Oscarsborg Fortress

Oscarsborg Fortress
📜 History Island Oslo

Oscarsborg Fortress

180 minutes
Oscarsborg Festning sits on two small islands in the narrowest part of the Oslofjord, near the town of Drøbak, about 35 kilometres south of Oslo. The first fortifications here date to 1643, but the main fortress was built between 1847 and 1856 under King Oscar I, after whom it is named. By the early twentieth century, it was considered one of the strongest coastal fortifications in northern Europe, armed with heavy cannons and, crucially, an underwater torpedo battery installed in 1901.

That torpedo battery would change the course of Norwegian history. In the early hours of 9 April 1940, a German naval force sailed up the Oslofjord to seize Oslo, capture King Håkon VII, the government and the national gold reserve. Leading the fleet was the heavy cruiser Blücher, the newest and most powerful ship in the German navy. The Germans expected no serious resistance; most of Norway's defences were outdated, and intelligence suggested the fortress was not fully operational.

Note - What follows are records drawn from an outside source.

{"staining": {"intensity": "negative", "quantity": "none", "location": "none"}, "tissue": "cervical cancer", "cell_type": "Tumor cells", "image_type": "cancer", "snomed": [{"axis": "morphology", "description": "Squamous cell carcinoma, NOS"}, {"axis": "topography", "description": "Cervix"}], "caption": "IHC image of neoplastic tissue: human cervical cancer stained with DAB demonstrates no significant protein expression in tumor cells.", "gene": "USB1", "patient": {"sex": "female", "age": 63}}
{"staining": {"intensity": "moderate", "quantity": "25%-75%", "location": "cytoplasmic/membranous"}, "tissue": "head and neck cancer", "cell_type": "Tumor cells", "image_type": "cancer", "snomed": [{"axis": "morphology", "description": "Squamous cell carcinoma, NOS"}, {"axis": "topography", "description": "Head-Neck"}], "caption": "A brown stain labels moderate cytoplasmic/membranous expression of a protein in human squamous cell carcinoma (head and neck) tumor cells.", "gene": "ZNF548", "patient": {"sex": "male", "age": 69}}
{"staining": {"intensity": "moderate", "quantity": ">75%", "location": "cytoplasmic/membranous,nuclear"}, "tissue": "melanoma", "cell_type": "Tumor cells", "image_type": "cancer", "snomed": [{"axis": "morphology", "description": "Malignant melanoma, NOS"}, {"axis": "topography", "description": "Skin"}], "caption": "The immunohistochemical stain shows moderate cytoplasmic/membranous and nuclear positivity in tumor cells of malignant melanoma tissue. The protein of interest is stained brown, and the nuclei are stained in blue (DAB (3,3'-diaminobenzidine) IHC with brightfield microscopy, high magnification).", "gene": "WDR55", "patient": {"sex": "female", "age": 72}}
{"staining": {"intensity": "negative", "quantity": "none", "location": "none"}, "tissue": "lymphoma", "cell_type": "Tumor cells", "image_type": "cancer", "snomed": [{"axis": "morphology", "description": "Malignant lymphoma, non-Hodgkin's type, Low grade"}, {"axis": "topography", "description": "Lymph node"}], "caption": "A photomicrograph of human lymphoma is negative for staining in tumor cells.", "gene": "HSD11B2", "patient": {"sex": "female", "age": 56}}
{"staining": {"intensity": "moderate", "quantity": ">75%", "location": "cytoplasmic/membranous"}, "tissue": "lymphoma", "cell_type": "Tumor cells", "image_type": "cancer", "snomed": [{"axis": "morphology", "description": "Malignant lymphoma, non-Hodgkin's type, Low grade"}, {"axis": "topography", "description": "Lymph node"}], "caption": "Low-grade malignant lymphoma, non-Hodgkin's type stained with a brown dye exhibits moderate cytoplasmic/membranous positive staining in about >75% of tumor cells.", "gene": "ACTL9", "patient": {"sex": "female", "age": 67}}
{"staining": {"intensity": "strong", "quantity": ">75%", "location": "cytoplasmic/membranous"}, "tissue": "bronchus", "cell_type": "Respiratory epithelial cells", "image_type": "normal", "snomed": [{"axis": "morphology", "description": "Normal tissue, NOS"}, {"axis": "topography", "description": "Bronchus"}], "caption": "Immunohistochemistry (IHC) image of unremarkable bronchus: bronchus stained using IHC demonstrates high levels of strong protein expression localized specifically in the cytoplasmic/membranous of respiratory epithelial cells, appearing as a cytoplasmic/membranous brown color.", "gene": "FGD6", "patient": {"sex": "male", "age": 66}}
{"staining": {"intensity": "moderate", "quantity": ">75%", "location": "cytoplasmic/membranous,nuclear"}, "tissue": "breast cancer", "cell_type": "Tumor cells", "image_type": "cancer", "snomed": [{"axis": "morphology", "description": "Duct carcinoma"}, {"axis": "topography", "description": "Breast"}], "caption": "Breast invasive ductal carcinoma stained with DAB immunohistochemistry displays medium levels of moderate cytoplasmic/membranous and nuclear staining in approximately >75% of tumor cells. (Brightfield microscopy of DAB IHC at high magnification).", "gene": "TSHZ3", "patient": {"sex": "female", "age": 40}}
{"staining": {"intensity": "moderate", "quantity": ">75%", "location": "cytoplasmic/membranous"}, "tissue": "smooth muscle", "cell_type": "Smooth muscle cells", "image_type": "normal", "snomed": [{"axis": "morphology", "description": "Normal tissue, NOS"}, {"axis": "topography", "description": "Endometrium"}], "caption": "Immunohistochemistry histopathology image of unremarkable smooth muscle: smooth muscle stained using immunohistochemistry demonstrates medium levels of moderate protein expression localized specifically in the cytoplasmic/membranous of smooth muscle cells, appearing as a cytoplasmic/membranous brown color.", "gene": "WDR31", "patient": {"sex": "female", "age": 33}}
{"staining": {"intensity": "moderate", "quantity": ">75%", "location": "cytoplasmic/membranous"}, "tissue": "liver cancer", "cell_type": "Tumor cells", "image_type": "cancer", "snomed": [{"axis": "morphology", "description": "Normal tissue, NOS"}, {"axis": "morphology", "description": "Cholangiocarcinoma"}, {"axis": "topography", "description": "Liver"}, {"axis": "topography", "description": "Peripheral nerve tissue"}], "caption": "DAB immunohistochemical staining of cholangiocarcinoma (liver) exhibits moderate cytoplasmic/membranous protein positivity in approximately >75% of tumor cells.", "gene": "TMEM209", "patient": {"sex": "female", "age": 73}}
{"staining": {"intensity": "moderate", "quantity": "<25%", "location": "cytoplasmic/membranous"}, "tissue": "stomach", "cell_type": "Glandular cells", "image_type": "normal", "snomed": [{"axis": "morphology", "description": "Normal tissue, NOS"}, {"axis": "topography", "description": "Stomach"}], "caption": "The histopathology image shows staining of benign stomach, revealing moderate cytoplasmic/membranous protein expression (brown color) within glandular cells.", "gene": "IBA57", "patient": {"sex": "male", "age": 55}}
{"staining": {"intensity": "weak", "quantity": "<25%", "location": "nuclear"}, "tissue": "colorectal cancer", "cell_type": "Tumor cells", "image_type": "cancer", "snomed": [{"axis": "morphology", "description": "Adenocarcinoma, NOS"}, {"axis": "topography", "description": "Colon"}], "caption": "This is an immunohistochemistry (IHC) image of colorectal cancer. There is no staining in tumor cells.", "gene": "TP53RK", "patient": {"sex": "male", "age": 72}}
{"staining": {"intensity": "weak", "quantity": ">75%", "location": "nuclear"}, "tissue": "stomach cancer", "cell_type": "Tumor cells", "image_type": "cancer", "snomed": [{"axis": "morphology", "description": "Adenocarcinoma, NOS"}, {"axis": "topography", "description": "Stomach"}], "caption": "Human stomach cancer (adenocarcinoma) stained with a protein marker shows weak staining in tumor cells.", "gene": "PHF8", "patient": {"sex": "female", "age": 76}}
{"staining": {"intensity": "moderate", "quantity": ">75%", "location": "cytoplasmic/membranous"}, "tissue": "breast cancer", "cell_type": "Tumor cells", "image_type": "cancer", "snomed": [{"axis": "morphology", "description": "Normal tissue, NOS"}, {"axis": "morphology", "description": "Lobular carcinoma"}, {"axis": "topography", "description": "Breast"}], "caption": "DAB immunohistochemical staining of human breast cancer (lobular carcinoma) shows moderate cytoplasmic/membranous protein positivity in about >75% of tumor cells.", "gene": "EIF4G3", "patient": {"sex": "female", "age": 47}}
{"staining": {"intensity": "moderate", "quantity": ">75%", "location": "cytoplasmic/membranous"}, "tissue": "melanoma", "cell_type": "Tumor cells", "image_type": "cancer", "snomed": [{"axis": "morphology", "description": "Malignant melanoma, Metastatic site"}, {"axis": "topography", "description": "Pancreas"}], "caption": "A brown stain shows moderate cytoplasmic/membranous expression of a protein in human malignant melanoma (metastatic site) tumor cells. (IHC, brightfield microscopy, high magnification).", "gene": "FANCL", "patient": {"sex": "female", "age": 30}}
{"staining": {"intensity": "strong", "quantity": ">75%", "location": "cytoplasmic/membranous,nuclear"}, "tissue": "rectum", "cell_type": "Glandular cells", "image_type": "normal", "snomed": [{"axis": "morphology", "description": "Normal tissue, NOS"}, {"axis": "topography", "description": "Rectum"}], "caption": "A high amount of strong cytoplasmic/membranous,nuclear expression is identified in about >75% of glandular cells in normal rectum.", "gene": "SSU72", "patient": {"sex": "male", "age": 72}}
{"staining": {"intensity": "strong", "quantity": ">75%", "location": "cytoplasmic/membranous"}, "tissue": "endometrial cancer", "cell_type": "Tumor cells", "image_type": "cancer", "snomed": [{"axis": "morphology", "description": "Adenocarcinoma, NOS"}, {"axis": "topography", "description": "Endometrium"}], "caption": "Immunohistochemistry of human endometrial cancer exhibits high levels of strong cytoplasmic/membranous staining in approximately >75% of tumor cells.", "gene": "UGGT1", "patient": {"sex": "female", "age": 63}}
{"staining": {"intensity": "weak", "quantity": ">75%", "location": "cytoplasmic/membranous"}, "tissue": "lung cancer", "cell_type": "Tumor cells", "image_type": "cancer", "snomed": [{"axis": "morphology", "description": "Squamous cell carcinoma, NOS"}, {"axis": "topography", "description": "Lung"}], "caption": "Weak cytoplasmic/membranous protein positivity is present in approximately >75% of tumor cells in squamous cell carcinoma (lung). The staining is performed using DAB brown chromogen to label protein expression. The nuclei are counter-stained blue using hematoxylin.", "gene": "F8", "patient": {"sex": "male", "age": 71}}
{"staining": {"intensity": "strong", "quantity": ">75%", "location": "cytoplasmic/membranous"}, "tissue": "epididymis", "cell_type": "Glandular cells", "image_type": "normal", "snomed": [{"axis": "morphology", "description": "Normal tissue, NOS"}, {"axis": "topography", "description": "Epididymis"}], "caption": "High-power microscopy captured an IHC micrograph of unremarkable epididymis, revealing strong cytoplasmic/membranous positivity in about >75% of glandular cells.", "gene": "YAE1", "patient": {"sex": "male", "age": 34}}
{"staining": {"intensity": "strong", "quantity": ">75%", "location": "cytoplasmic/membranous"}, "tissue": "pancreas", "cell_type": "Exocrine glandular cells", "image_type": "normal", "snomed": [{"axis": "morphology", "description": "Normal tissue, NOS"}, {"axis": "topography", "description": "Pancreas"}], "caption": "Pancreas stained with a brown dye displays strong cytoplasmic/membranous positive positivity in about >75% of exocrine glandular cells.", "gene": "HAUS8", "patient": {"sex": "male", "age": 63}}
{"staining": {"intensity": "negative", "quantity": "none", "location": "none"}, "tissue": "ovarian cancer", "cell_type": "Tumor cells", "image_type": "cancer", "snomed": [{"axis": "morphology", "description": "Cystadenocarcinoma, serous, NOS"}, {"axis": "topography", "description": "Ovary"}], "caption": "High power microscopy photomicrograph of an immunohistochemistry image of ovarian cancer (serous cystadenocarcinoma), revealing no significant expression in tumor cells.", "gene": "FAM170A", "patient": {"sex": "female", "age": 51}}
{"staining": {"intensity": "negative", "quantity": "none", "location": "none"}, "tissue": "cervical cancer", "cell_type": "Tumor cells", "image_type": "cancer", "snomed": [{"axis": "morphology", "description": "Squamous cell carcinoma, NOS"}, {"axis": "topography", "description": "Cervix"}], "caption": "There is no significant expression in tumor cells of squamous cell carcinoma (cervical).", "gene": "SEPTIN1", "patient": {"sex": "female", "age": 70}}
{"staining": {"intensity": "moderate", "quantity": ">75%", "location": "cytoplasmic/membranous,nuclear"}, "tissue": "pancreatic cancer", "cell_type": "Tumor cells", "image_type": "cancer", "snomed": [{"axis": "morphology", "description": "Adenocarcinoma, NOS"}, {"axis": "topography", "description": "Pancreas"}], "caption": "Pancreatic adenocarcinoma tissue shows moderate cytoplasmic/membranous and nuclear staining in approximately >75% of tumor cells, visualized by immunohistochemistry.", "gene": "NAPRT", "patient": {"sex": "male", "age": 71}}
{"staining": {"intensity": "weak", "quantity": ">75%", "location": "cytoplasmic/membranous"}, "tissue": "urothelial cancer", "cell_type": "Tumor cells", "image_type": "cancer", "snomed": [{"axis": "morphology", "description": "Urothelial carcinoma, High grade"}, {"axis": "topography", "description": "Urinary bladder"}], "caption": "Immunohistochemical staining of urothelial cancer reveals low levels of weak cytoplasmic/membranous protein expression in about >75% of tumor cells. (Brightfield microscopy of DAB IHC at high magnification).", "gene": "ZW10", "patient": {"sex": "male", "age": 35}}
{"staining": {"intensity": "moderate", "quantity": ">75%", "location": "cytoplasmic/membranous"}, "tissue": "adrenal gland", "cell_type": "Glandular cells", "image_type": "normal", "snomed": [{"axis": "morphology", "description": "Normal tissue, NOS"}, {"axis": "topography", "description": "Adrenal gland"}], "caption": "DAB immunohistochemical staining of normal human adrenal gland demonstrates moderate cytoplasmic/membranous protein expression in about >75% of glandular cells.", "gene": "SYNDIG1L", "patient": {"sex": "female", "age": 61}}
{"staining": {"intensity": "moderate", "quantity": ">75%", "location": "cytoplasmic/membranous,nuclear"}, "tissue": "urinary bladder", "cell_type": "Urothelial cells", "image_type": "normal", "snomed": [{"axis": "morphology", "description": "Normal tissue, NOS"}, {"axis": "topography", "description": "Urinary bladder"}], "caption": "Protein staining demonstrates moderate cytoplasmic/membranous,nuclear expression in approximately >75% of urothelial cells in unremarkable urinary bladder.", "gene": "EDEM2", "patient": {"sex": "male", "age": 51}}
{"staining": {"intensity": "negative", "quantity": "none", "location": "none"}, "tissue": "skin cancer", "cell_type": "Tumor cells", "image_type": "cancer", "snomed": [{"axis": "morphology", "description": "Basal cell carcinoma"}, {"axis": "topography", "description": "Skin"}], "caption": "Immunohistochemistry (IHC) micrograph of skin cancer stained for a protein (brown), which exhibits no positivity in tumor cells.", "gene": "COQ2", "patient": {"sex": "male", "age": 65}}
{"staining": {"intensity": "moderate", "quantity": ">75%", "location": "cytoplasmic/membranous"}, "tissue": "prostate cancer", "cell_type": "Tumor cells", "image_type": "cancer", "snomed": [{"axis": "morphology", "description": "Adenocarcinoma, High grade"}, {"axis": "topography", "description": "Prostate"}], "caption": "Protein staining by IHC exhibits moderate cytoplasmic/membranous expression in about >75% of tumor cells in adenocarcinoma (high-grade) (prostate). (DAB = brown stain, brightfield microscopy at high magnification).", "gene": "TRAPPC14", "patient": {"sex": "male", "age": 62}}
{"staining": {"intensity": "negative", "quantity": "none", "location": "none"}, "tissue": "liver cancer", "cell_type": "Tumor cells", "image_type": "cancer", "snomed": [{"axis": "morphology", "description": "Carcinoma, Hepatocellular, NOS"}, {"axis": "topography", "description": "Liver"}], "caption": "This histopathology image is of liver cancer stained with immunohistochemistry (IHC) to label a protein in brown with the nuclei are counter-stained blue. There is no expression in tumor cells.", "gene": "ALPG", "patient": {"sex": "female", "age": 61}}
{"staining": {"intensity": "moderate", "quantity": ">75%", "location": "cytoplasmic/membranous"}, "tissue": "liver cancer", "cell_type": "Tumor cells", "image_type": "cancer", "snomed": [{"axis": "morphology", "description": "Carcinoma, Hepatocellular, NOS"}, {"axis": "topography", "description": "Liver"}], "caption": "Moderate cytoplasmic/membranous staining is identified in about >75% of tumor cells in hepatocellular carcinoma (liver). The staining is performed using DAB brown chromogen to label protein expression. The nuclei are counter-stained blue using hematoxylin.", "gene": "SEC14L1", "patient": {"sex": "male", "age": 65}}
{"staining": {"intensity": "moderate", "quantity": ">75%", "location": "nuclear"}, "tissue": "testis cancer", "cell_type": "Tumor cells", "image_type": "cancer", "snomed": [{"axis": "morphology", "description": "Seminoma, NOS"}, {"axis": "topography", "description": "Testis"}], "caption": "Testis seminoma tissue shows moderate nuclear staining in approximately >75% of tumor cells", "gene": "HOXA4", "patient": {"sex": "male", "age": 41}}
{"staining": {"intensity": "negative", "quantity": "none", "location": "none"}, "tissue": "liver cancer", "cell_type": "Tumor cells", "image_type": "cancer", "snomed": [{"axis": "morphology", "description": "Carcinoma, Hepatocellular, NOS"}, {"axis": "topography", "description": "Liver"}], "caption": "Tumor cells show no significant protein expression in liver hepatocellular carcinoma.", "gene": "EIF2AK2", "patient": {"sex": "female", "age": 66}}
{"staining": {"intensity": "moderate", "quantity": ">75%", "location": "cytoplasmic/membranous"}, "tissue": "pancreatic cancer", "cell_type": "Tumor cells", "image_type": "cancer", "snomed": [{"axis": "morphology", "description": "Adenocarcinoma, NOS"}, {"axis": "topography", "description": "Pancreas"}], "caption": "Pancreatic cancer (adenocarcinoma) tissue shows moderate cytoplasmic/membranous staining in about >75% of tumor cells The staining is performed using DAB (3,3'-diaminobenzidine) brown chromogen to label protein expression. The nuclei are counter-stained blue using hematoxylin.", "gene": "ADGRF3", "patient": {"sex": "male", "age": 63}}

They were wrong. At approximately 04:20, the fortress commander Colonel Birger Eriksen gave the order to fire. The two main cannons, nicknamed Moses and Aaron, struck the Blücher at close range, setting it ablaze and disabling much of its armament. As the crippled ship drifted past Kaholmen, the torpedo battery, which German intelligence did not even know existed, launched two torpedoes into its hull. The Blücher sank at around 07:30, taking over a thousand German soldiers to the bottom of the fjord. The rest of the invasion fleet turned back.

The delay was decisive. It gave King Håkon, the government, the parliament and Norway's gold reserves just enough time to evacuate Oslo by train. Had the Blücher reached the city as planned, the king and government would have been captured and Norway's resistance might never have begun. It was one of the most consequential military engagements in Norwegian history, and it was fought by a handful of men in a fortress that the enemy had dismissed as irrelevant.

Today the fortress is open to visitors during summer. There are guided tours of the cannon positions, the torpedo battery and the tunnels. The island setting is peaceful and scenic, and there is a hotel and restaurant inside the old fortress buildings. You can reach Oscarsborg by boat from Drøbak or on summer weekends by a longer boat service from Aker Brygge in Oslo.